With her short films, Daddona forages for local food stories, traces the heart and soul of those artisans, and sincerely tells the stories behind their crafts.
Success has come “organically,” says Bollman, who has proudly never paid for ad space or sent out sales reps. “Locally and throughout the country, we have been fortunate to have quite a bit of support from home cooks, chefs, and vendors. We depend on only word of mouth and social media.” The process is pretty straight forward — harvest water, filter, reduce water to brine, filter and then evaporate — but there is an art to the process. A locavore, he smokes the salts with vine clippings and infuses the flavored variations with organic herbs from Sang Lee and tomatoes from KK’s biodynamic farm.
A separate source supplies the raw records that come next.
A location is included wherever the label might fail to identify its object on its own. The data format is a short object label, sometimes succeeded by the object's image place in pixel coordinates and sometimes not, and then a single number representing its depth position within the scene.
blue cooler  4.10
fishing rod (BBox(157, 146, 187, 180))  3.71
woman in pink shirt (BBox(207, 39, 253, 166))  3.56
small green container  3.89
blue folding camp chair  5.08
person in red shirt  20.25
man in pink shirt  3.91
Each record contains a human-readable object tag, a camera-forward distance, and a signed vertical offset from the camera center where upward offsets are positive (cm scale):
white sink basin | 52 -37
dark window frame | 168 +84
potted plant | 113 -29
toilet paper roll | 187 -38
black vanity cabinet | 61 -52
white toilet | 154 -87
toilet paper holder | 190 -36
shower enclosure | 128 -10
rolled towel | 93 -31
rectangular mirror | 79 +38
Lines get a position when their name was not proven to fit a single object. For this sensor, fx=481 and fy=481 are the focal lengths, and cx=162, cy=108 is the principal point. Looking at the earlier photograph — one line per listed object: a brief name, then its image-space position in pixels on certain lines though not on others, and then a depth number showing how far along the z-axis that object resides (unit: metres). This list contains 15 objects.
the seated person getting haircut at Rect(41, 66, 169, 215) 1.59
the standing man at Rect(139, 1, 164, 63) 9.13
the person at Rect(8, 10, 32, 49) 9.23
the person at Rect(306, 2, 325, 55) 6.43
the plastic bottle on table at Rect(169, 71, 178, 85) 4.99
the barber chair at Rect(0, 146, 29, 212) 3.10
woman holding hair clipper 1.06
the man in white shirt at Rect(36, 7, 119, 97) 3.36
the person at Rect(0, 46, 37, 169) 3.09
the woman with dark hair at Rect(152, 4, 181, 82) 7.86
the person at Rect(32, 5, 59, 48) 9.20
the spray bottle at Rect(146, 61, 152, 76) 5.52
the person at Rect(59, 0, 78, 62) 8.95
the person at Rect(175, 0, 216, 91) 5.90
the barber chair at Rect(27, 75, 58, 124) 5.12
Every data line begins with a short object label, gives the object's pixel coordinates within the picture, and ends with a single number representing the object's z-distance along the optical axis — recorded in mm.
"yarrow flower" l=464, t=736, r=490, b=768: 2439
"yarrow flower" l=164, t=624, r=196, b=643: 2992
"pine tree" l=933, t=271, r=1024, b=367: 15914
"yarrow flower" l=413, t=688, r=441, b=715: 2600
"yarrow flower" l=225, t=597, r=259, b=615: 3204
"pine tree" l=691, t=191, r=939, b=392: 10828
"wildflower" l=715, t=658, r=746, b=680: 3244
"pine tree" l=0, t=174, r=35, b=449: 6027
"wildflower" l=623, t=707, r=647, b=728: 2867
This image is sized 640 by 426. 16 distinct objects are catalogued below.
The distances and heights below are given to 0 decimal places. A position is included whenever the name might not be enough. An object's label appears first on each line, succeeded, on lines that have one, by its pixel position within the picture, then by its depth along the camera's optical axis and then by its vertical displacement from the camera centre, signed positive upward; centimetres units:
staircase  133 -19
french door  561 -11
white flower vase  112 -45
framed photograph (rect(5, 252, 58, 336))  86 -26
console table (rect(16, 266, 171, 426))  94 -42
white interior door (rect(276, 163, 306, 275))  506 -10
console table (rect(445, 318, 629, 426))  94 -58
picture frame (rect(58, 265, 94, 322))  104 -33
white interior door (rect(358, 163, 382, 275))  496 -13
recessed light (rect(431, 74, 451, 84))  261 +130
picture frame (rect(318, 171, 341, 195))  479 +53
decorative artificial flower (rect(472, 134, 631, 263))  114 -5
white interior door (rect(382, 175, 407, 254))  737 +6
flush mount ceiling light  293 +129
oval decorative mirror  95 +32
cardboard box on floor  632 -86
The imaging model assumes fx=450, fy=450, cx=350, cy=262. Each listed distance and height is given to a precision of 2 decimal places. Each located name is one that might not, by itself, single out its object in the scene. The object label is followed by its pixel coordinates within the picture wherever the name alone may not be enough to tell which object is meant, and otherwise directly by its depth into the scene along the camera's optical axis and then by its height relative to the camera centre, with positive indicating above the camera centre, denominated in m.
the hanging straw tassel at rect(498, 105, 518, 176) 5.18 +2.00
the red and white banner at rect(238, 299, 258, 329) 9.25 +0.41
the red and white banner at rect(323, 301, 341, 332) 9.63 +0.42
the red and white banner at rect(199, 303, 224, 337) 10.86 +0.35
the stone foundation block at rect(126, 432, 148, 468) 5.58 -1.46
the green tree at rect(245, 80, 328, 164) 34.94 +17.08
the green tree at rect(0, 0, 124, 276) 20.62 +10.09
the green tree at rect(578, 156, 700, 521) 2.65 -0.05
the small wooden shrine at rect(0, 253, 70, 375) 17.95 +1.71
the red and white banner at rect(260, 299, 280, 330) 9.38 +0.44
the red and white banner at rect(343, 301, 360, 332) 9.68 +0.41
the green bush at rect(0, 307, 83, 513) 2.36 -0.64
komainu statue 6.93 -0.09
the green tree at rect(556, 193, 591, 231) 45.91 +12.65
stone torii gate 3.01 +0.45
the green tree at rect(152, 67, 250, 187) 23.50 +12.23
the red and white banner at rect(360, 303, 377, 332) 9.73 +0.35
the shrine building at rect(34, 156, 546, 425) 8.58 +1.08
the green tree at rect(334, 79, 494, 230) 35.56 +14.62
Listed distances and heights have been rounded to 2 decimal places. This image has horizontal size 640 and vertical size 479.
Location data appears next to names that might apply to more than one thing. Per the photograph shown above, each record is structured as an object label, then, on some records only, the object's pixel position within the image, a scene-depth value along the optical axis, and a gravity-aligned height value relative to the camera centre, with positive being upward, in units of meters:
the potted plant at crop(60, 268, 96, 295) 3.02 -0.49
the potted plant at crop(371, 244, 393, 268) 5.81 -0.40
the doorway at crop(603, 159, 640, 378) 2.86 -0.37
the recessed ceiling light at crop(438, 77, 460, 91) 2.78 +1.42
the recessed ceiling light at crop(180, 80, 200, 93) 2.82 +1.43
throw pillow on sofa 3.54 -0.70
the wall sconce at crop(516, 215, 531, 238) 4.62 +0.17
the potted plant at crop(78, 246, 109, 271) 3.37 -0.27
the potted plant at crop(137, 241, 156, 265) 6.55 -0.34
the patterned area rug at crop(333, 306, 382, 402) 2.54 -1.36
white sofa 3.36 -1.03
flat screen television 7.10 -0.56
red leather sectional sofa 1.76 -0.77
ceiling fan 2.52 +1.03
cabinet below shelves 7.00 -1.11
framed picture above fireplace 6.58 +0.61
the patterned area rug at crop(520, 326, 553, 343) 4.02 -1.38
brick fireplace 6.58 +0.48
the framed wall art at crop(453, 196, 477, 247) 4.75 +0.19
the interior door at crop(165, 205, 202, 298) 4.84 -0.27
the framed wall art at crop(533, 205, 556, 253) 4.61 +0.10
“The East End is very much like a mix of Napa Valley and Portland, Oregon,” says Bollman. “We have a few gem restaurants, but we’re known for our producers: farmers, winemakers, baymen and artisans that are all doing their part in preserving and creating history here on the North Fork.” Daddona, a former resident of Nassau, agrees that “everyone out here works very hard for what we have: open fields.” She herself is not so different from Bollman and other local producers. With her short films, whether it is North Fork Sea Salt or cHarissa, Daddona forages for local food stories, traces the heart and soul of those artisans, and sincerely tells the stories behind their crafts. Her craft is as vital as Bollman’s salt.
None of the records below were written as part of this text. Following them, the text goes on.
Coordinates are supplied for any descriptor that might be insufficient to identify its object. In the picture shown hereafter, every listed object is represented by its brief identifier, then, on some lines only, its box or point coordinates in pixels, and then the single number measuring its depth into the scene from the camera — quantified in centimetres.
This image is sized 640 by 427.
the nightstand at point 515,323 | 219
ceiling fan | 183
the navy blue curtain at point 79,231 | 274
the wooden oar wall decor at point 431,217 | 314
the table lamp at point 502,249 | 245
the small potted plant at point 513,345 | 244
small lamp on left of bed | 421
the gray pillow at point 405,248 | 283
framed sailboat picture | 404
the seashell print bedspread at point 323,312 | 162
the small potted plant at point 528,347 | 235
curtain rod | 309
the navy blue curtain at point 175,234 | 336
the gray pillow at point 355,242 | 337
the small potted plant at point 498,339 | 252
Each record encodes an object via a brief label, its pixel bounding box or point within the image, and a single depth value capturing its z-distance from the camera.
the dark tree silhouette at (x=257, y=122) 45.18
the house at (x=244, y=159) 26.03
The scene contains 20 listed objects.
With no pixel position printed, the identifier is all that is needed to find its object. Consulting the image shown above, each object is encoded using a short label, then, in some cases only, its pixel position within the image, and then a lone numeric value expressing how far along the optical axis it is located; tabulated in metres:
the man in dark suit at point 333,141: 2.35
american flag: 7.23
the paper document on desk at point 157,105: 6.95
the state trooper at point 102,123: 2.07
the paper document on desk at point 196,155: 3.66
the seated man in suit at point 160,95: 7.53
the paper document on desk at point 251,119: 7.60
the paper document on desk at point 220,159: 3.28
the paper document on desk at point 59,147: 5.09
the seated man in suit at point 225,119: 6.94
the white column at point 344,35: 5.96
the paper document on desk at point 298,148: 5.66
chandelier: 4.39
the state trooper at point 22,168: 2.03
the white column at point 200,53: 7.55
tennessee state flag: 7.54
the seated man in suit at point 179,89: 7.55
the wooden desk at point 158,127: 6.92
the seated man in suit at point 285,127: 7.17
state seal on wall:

“We’re [Scott and I are] both working, but we’re really not working. It’s never work. It’s inspiring seeing so much out here and it never feels like a job to me,” says Daddona. “The food movement is still very young and growing. The East End food region is going to keep growing in a good way and be a role model for other regions. When I see the desire for the food of the East End, I realize that people from other states want what we have.”
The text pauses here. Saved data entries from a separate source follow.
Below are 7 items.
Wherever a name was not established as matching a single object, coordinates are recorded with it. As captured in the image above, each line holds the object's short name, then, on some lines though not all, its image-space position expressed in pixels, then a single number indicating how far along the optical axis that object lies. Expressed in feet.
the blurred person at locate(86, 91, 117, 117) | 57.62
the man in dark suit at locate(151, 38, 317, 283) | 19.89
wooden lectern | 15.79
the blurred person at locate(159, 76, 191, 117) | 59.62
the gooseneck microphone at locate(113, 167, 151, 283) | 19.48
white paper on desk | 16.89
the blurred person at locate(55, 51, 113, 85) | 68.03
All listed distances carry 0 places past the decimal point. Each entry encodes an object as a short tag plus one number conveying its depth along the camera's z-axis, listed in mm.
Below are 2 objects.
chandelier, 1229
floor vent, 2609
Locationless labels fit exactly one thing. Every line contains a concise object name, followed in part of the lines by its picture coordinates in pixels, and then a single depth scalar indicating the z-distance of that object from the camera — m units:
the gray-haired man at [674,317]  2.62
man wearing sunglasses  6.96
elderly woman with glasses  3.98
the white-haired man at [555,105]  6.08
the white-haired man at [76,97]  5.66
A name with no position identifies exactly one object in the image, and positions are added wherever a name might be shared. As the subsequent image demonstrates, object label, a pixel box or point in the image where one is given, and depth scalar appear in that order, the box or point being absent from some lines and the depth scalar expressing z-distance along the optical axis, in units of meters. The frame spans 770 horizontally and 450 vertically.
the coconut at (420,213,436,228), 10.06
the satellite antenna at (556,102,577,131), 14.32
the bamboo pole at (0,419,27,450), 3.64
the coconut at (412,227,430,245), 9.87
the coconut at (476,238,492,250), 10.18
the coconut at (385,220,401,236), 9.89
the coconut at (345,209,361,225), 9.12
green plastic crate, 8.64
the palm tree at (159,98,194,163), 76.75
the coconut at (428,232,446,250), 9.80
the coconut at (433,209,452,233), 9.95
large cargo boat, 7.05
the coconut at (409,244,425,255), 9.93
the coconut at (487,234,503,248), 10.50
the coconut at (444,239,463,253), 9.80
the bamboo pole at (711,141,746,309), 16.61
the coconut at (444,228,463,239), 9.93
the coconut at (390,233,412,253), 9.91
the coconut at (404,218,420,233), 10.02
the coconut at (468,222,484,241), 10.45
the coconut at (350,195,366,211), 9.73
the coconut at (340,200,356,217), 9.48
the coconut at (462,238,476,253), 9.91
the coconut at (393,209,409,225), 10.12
Daddona’s children come home bragging about their school garden with bags of lettuce in hand. The late KK Haspel , the master gardener of the same farm from which Bollman sources his tomatoes, was heavily involved mentoring children at school gardens across the North Fork. “She was ahead of her time,” says Daddona, “and we need to continue her legacy and get everyone that is a part of this community to talk to the kids, whether they are farmers, winemakers, fishermen or chefs. Get the young people involved. If they get out there and get their hands dirty, they’ll appreciate it. The kids are like sponges. Everything will grow. If the food grows, we grow.”